Exploring Predicate Visual Context in Detecting Human-Object Interactions
This work improves detection of complex or ambiguous human-object interactions for computer vision applications, but it is incremental as it builds on existing transformer-based approaches.
The paper tackled the problem of human-object interaction detection by addressing the lack of fine-grained contextual information in existing methods, resulting in a model that outperforms state-of-the-art on HICO-DET and V-COCO benchmarks while maintaining low training cost.

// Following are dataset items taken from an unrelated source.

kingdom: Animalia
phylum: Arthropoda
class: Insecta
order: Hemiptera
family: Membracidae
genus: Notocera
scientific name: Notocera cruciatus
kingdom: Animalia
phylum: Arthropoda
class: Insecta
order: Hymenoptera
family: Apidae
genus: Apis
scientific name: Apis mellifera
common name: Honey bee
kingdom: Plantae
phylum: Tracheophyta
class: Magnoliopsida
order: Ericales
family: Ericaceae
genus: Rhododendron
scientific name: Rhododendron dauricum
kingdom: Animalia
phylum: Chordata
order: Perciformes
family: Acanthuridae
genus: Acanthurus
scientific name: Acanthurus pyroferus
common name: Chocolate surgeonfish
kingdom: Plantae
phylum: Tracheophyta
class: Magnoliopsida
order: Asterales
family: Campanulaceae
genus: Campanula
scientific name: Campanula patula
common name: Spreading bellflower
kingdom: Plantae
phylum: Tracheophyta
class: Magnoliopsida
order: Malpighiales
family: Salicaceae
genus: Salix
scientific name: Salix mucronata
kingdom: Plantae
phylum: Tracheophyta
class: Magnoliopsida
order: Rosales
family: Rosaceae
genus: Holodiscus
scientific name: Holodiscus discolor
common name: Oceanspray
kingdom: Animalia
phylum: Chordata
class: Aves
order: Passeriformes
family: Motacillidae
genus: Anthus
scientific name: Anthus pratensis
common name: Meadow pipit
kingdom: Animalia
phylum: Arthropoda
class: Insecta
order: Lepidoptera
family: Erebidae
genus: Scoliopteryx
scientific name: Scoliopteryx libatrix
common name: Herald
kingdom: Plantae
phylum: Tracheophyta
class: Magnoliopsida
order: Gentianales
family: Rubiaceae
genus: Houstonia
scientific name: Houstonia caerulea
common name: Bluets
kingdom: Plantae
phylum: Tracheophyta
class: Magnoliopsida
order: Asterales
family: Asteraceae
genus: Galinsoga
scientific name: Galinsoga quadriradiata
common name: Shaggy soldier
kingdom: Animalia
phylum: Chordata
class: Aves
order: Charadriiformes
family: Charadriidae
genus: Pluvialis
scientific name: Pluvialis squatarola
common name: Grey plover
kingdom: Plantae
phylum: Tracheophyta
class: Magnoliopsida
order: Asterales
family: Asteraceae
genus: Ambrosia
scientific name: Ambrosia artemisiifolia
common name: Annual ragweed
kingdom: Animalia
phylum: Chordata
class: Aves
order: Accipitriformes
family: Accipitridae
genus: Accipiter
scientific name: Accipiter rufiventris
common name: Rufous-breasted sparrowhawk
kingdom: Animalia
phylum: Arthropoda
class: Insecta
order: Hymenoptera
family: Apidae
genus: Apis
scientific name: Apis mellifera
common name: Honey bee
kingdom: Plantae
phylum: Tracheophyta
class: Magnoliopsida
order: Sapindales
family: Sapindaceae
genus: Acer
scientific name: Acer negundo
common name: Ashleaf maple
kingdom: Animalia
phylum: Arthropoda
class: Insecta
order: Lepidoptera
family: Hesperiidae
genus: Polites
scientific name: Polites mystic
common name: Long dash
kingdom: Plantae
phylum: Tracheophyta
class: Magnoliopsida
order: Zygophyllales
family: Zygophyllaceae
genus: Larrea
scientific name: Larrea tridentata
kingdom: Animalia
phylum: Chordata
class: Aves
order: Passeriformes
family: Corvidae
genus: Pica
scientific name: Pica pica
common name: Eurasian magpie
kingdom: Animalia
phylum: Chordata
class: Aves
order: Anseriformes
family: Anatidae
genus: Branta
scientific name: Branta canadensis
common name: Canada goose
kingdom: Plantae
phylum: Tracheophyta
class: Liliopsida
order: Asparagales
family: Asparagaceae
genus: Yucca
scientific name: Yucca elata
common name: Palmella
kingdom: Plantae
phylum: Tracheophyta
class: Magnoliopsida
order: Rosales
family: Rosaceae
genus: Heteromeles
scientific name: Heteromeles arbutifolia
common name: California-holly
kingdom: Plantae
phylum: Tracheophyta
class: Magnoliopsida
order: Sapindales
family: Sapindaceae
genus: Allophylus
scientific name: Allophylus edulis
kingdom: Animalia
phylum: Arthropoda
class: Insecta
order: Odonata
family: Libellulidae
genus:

Recently, the DETR framework has emerged as the dominant approach for human--object interaction (HOI) research. In particular, two-stage transformer-based HOI detectors are amongst the most performant and training-efficient approaches. However, these often condition HOI classification on object features that lack fine-grained contextual information, eschewing pose and orientation information in favour of visual cues about object identity and box extremities. This naturally hinders the recognition of complex or ambiguous interactions. In this work, we study these issues through visualisations and carefully designed experiments. Accordingly, we investigate how best to re-introduce image features via cross-attention. With an improved query design, extensive exploration of keys and values, and box pair positional embeddings as spatial guidance, our model with enhanced predicate visual context (PViC) outperforms state-of-the-art methods on the HICO-DET and V-COCO benchmarks, while maintaining low training cost.